Watching from afar, Swanson believes his old mentor has been critical to Hearts’ post-administration resurgence. “There’s been a massive transformation here,” he noted. “The state the club was in before was ridiculous but the best thing that happened is getting Ann Budge in and Ann then bringing in Craig. He’s the man that will sort it straight out. He did it at Dundee United and he’ll do it here. I’m positive of that.”
Swanson could make his debut in tonight’s televised match at Inverness. He has been earmarked for a creative midfield role by head coach Robbie Neilson. “That’s where I played at Peterborough and that’s where I had my best football,” he said. “I like to create and I’ll work hard as well. It’s a position where you will have some bad games, but I need to make sure I’m creating as many goals as possible.”
Swanson will be ably backed up by two familiar faces in the shape of former Tannadice colleagues, Morgaro Gomis and Prince Buaben. “I’m surprised they’re back in Scotland,” he noted. “I don’t think they got a fair crack of the whip in England because they are both excellent players. I’ve definitely played with worse players than those two down south. They seem to come as a pair though. I’ve always watched Scottish football even when I was in England so I saw how good they were last season.”

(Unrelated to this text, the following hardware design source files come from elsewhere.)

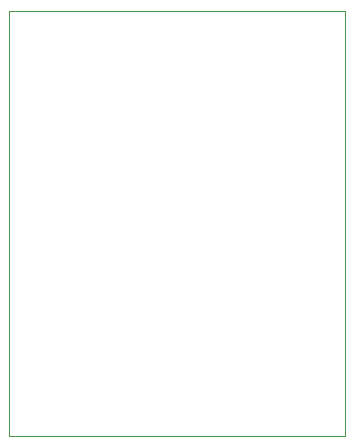
<source format=gbr>
%TF.GenerationSoftware,KiCad,Pcbnew,9.0.6*%
%TF.CreationDate,2025-12-23T21:48:00+05:30*%
%TF.ProjectId,CLASS D AMPLIFIER,434c4153-5320-4442-9041-4d504c494649,rev?*%
%TF.SameCoordinates,Original*%
%TF.FileFunction,Profile,NP*%
%FSLAX46Y46*%
G04 Gerber Fmt 4.6, Leading zero omitted, Abs format (unit mm)*
G04 Created by KiCad (PCBNEW 9.0.6) date 2025-12-23 21:48:00*
%MOMM*%
%LPD*%
G01*
G04 APERTURE LIST*
%TA.AperFunction,Profile*%
%ADD10C,0.050000*%
%TD*%
G04 APERTURE END LIST*
D10*
X100000000Y-50000000D02*
X128500000Y-50000000D01*
X128500000Y-86000000D01*
X100000000Y-86000000D01*
X100000000Y-50000000D01*
M02*

</source>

Meanwhile captain Alim Ozturk explained that Inverness will encounter a Hearts side determined to get back on track tonight as they return to action for the first time since having their perfect start to the season ended in controversial fashion 13 days ago. Callum Paterson’s red card – since rescinded – proved pivotal in the 3-2 defeat at Hamilton, and the Tynecastle side are eager to banish that frustration in the Highlands, where a win would take them back to the top of the Premiership until tomorrow lunchtime at least. “We are looking forward to getting back on the pitch after losing the last game,” he said. “It is frustrating knowing we could already have been on 18 points if Callum hadn’t been sent off but that’s football – it’s happened now and we will look forward to Inverness and try to win the game. We will be fired up but we will arrive in the same mood as we go into every game.”

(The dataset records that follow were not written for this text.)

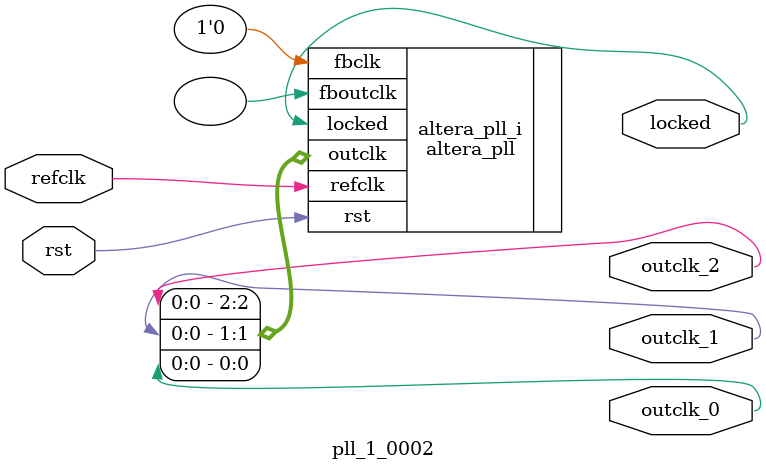
<source format=v>

`timescale 1ns/10ps
module  pll_1_0002(

	// interface 'refclk'
	input wire refclk,

	// interface 'reset'
	input wire rst,

	// interface 'outclk0'
	output wire outclk_0,

	// interface 'outclk1'
	output wire outclk_1,

	// interface 'outclk2'
	output wire outclk_2,

	// interface 'locked'
	output wire locked
);

	altera_pll #(
		.fractional_vco_multiplier("false"),
		.reference_clock_frequency("50.0 MHz"),
		.operation_mode("direct"),
		.number_of_clocks(3),
		.output_clock_frequency0("100.000000 MHz"),
		.phase_shift0("0 ps"),
		.duty_cycle0(50),
		.output_clock_frequency1("24.000000 MHz"),
		.phase_shift1("0 ps"),
		.duty_cycle1(50),
		.output_clock_frequency2("23.076923 MHz"),
		.phase_shift2("0 ps"),
		.duty_cycle2(50),
		.output_clock_frequency3("0 MHz"),
		.phase_shift3("0 ps"),
		.duty_cycle3(50),
		.output_clock_frequency4("0 MHz"),
		.phase_shift4("0 ps"),
		.duty_cycle4(50),
		.output_clock_frequency5("0 MHz"),
		.phase_shift5("0 ps"),
		.duty_cycle5(50),
		.output_clock_frequency6("0 MHz"),
		.phase_shift6("0 ps"),
		.duty_cycle6(50),
		.output_clock_frequency7("0 MHz"),
		.phase_shift7("0 ps"),
		.duty_cycle7(50),
		.output_clock_frequency8("0 MHz"),
		.phase_shift8("0 ps"),
		.duty_cycle8(50),
		.output_clock_frequency9("0 MHz"),
		.phase_shift9("0 ps"),
		.duty_cycle9(50),
		.output_clock_frequency10("0 MHz"),
		.phase_shift10("0 ps"),
		.duty_cycle10(50),
		.output_clock_frequency11("0 MHz"),
		.phase_shift11("0 ps"),
		.duty_cycle11(50),
		.output_clock_frequency12("0 MHz"),
		.phase_shift12("0 ps"),
		.duty_cycle12(50),
		.output_clock_frequency13("0 MHz"),
		.phase_shift13("0 ps"),
		.duty_cycle13(50),
		.output_clock_frequency14("0 MHz"),
		.phase_shift14("0 ps"),
		.duty_cycle14(50),
		.output_clock_frequency15("0 MHz"),
		.phase_shift15("0 ps"),
		.duty_cycle15(50),
		.output_clock_frequency16("0 MHz"),
		.phase_shift16("0 ps"),
		.duty_cycle16(50),
		.output_clock_frequency17("0 MHz"),
		.phase_shift17("0 ps"),
		.duty_cycle17(50),
		.pll_type("General"),
		.pll_subtype("General")
	) altera_pll_i (
		.rst	(rst),
		.outclk	({outclk_2, outclk_1, outclk_0}),
		.locked	(locked),
		.fboutclk	( ),
		.fbclk	(1'b0),
		.refclk	(refclk)
	);
endmodule


</source>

The international break last weekend allowed several Hearts players, Ozturk included, to rest some weary limbs. “I am almost there with my fitness,” said the skipper. “I’m not 100 per cent, but almost. The pain from my [stomach] operation is away. There were a few other players in the same boat as me, so I think the break came at the right moment for us.”
Tonight marks the first of three consecutive league games against last season’s top three, with Aberdeen and Celtic next up for the Jambos. “I think these games will give us a good idea of how good we are,” he said. “After these three games, we will have played almost everybody in the league, so we will have a good idea of where we are.”